U.S. job openings and hirings fell in February, according to government data on Tuesday that is unlikely, however, to change perceptions a labor market recovery is underway.

Job openings slipped 131,000 to 2.72 million, the Labor Department said in its monthly Job Openings and Labor Turnover Survey. The job openings rate, a gauge of how many jobs were still open at the end of the month, dipped to 2.1 percent from 2.2 percent in January.

However, the report has been overtaken by government data last Friday that showed employers, led by the private sector, created 162,000 jobs in March, the highest in three years.

The labor market, slammed by the worst recession since the 1930s, is starting to turn as employers grow a bit more confident in the economic recovery. The recession struck in December 2007 and the economy has grown since the third quarter of 2009.

With 14.9 million people unemployed in February, there were 5.5 workers for every job opening that month, according to Heidi Shierholz, an economist with the Economic Policy Institute in Washington.

This remains a significant improvement over the high of 6.2 job seekers per job opening last November, but is still nearly twice as high as the worst month of the early 2000's recession, when there were 2.8 job seekers per job opening in September of 2003, said Shierholz.

Hirings fell to 3.96 million from 4.09 million, leaving the rate of hiring at 3.1 percent from 3.2 percent in January, the department said.

The good news is that layoffs are down to where they were before the recession and hiring is no longer declining. The bad news is that hiring is nowhere near the levels required to put this country's 15 million jobless workers back to work, said Shierholz.

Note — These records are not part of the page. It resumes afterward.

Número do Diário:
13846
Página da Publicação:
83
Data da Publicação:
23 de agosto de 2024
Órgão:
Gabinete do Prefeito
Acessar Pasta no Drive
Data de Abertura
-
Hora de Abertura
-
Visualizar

Despite the slip in February, there is anecdotal evidence that hiring is picking up in some sectors of the economy.

A survey by workforce management company Kronos Inc showed a substantial increase in retail hiring in March. The survey also noted a continued rise in employee retention. In the 12 months to March, employees were 6.01 percent more likely to have a length of service of 60 days or more, Kronos said.